We start off with a high school football game and spend entirely too much time trying to establish the second banana’s (Josh Peck) personality. His older brother (Chris Hemsworth) is home on leave from the Marines and stops by to watch his little brother play. The next day, the invasion begins.

Too much of this movie is spent trying to give us background on characters and not enough time developing them on screen. It’s like the writers are trying to cram the characters’ personalities down our throat rather than allowing us to discover who they are through their current actions and interactions.

The second movie also features a trio of Marines who drop in to help out the kids. I’m not sure they’re meant to be comic relief or not, but one of the guys uses nothing but military slang which leaves all but one of the group wondering what he’s talking about most of the time.

My other problem with the movie is the bad guy. He does some pretty bad stuff, but whether it was a result of miscasting or just bad acting, Will Yun Lee just doesn’t come across as being a mega-badass. Sure, we want to see him die at some point (SPOILER ALERT) because he kills another character, but I’m thinking maybe he killed the wrong one and that a better choice might have been more impactful when the good vs. evil moment comes. In fact, another victory or two over the Wolverines might have done the trick. We get the impression that the Wolverines always pull out a win at the last moment.

Then again, maybe it’s because I didn’t get emotionally attached to the character they do kill. 

Maybe it’s because the spent too much time developing the wrong characters.

I thought the action sequences were better this time around, but they should be, given the leaps and bounds of technology over the last 28 years. The Wolverines (the guerilla group’s name) wreck more havoc on their raids than in the first movie and there are times when I felt like cheering them on.

There is a point of logic that they explained, but not well enough for my tastes. Apparently, the invading forces were able to shut down large grids of electric power which is what allowed them to sneak past our defenses, allowing them to drop thousands of paratroopers onto our soil. I take it that this means that our defense systems have no back-up generators or anything else that might run the radar (I’m suddenly reminded of the Airplane movie where the guy unplugs a single cord and shuts everything down). TV and radio stations have them so they can broadcast the news, a house in the middle of the woods have them, but NORAD does not. Hmmmm.

My second bone to pick involves the technology the Koreans have. Evidently, they had what they need to shut down all electricity in an area and the ability to override everyone else’s cell phones (their own work due to a magic black box that they’ve got), but they don’t have the technology to detect the body heat of a dozen kids hiding out in the hills outside of town. Double Hmmmm.

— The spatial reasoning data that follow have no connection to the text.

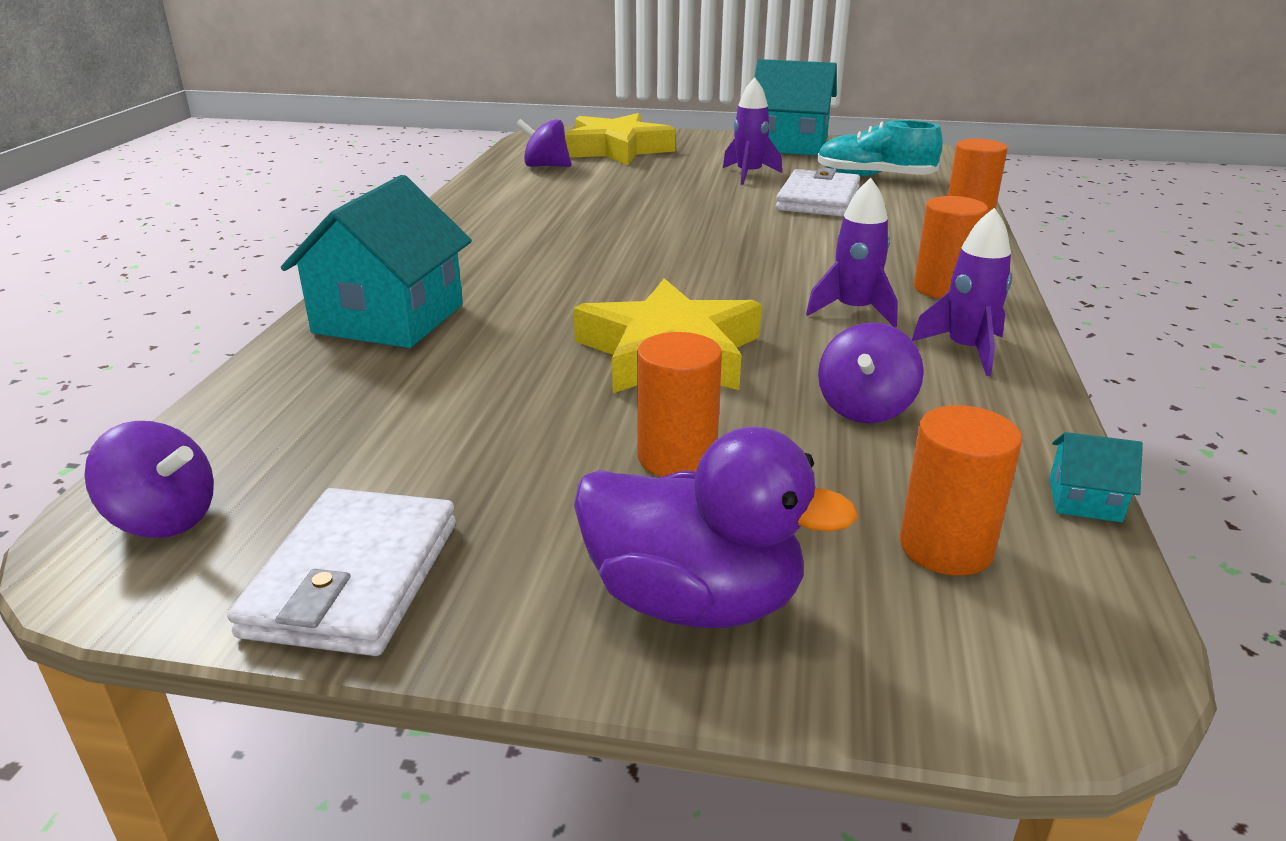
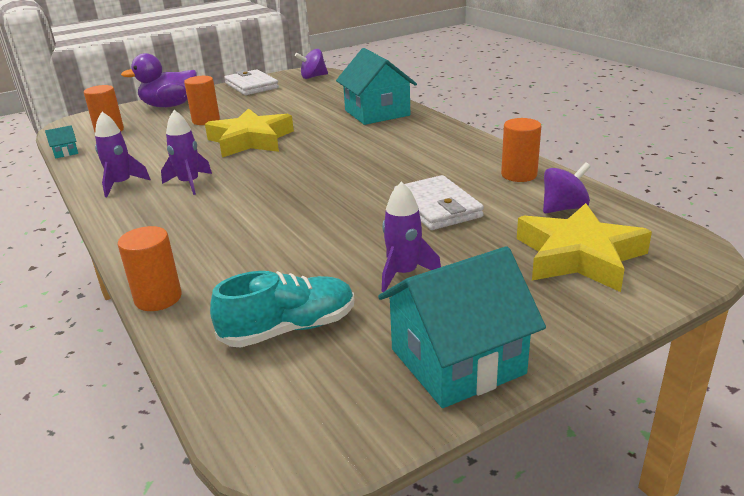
camera: 140 degrees right, 0 degrees up
white wallet [776,167,860,217] -> white wallet moved to [394,175,484,230]
purple spinning top [818,322,924,423] -> none
orange cylinder [914,196,988,299] -> orange cylinder moved to [501,118,541,182]

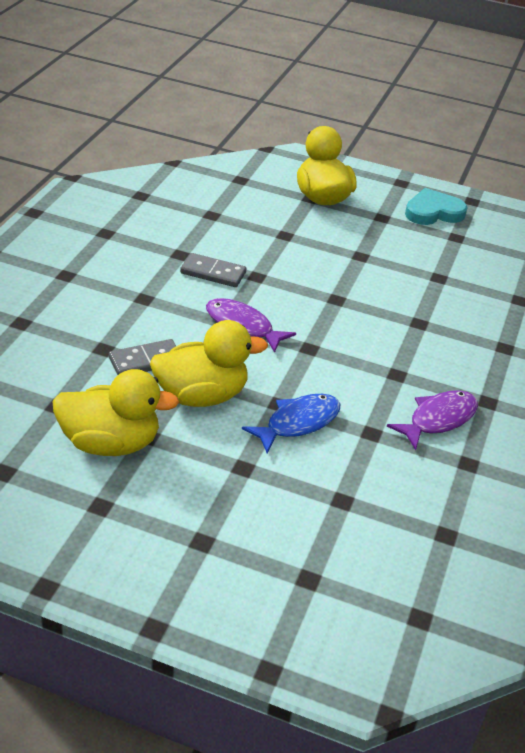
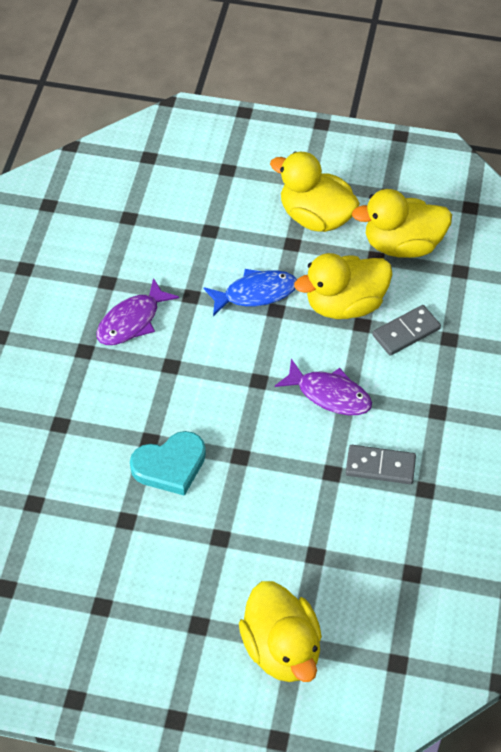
camera: 175 degrees right, 15 degrees up
blue fish [242,394,340,454] -> blue fish turned 150 degrees counterclockwise [204,269,297,316]
turquoise heart [405,188,468,225] -> turquoise heart moved to [130,431,206,496]
none -> yellow duck [270,152,360,232]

If I can get past those two points (which would have been a lot easier to do had they not spent so much time trying to justify some of the illogical parts), then I enjoyed the movie. The ending was more satisfying than the first and the action sequences kept me more on the edge of my chair than the first (I honestly did not recall how the first one ended before seeing it again).

Once is enough for me. I won’t be renting or owning it on DVD. If you like action movies on the big screen, go see it. If you’re content with them on your home theater system, then be patient. It’ll be out soon.

I’ll give this one a C+, a slight bit better than the first, mainly because of the ending and the fact that they attacked the coastline rather than the middle of the country.

Bit O' Trivia

The original Red Dawn was the first movie released with a PG-13 rating.

It was also Charlie Sheen’s first movie (he had two previous uncredited roles as a child).

According to a website, the invasion by Russian and Cuban forces via Mexico was done because the Army War College and the CIA determined that that would be the weakest point of American defenses.

Red Dawn 2012 was to have the Chinese invading and the commander, played by Will Lun Lee was, naturally, Chinese. When they shifted to North Korea, Lee didn’t have to undergo much; he is Korean. He has had a recurring role on the latest incarnation of Hawaii Five-0.